美国人变得不爱搬家,这种趋势已经在重塑职场。皮德·吉尔伯恩在最近出版的《下一站:美国职业阶层居无定所的生活》一书中描述了这种职场流动:每隔几年搬家一次,这样挣钱养家的人就能在管理层阶梯上晋升一级。但这种情况在未来若干年内就不会如此普遍。一小部分担任公司管理职务的人仍会从一地迁往另一地,但调查显示,即使有好的晋升机会,许多管理人员现在也不愿意搬迁。为什么?家庭与技术是人们不愿意搬迁的两个主要原因,无论在职场还是在其他方面,都是如此。

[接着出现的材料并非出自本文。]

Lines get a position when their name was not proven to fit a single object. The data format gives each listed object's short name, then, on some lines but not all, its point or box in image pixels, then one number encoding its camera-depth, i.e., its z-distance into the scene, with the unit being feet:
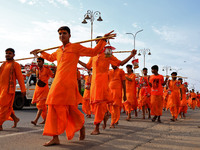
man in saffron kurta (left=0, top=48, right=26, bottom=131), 20.33
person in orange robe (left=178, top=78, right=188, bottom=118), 38.09
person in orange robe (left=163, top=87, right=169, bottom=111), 59.86
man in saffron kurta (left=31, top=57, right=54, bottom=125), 25.20
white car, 47.20
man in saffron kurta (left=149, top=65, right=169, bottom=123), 30.14
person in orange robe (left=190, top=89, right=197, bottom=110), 87.92
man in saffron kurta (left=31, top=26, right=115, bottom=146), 14.24
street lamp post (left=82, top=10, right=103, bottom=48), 69.87
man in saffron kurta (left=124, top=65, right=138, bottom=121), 32.25
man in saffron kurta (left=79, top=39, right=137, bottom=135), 19.10
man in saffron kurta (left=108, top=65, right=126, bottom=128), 23.70
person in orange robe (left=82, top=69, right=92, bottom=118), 34.96
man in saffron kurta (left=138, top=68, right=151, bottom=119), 36.01
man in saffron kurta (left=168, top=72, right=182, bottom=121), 33.45
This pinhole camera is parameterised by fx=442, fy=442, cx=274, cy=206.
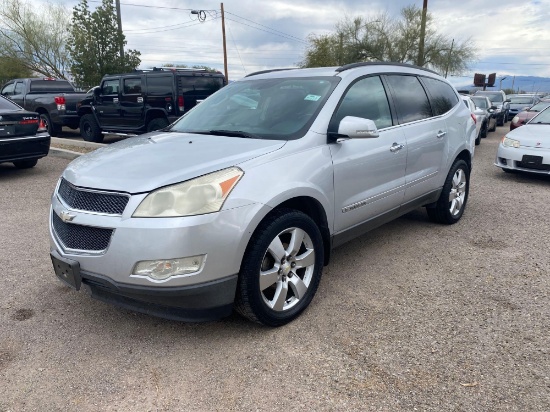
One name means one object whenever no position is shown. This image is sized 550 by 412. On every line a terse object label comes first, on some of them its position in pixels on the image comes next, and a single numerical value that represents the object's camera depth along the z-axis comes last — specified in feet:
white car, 24.38
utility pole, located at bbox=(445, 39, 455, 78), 126.82
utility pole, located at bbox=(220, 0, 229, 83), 95.55
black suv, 33.50
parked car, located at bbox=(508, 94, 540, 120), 75.18
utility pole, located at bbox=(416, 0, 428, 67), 73.91
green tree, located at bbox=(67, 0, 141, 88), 62.54
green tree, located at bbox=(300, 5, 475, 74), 122.52
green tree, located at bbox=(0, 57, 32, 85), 105.60
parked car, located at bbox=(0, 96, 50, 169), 23.70
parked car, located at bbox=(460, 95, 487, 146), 41.85
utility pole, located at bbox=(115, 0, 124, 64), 64.44
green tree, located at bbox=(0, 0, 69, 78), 106.52
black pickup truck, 42.06
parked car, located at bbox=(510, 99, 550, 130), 38.75
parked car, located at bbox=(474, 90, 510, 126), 65.06
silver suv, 8.21
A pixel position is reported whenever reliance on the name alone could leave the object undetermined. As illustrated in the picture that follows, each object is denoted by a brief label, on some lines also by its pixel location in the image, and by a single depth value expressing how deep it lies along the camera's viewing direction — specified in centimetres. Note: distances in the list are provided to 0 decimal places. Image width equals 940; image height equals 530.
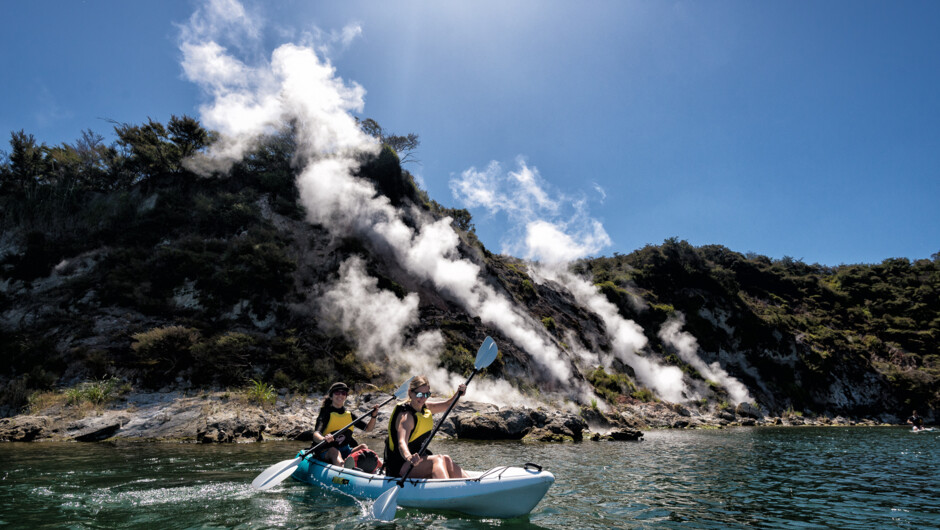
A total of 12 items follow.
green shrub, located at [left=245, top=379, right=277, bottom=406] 1791
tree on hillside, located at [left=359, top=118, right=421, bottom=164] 4494
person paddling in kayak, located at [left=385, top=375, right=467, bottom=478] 641
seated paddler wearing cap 831
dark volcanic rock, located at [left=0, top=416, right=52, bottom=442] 1380
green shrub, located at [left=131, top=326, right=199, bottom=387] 1836
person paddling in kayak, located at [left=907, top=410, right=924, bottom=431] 2783
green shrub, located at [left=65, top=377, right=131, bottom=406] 1609
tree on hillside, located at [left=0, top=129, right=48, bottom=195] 3045
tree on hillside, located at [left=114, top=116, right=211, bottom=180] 3256
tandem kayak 564
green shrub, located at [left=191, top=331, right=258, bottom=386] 1881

正如一位研究人员所讲的,家庭因素“在人们选择住处时胜过金钱”。互相依存取代了独立。更多的父母直到孩子三四十岁了还在经济上帮助孩子,“归巢族”数量一直在攀升,这是由于年轻人可选择的工作变少,购房能力降低。最近对新出现的千年一代的调查表明,未来的几十年这种以家庭为中心的模式将会持续。

在家办公最不受地理位置限制了。人口统计学家温德·考克斯估计,到2015年,在家使用计算机从事全职工作的人将多于使用大众交通工具上班的人,从而最大限度地节约用于交通运输的能源。这些在家工作者将对地方经济至关重要。他们会在当地的餐馆就餐,逛集市和参加节庆活动,带孩子练足球、学芭蕾或参加宗教的青年集会。这种现象并非郊区独有,乡土观念意味着城市里的社区也变得与小城镇一样,更让人有归属感。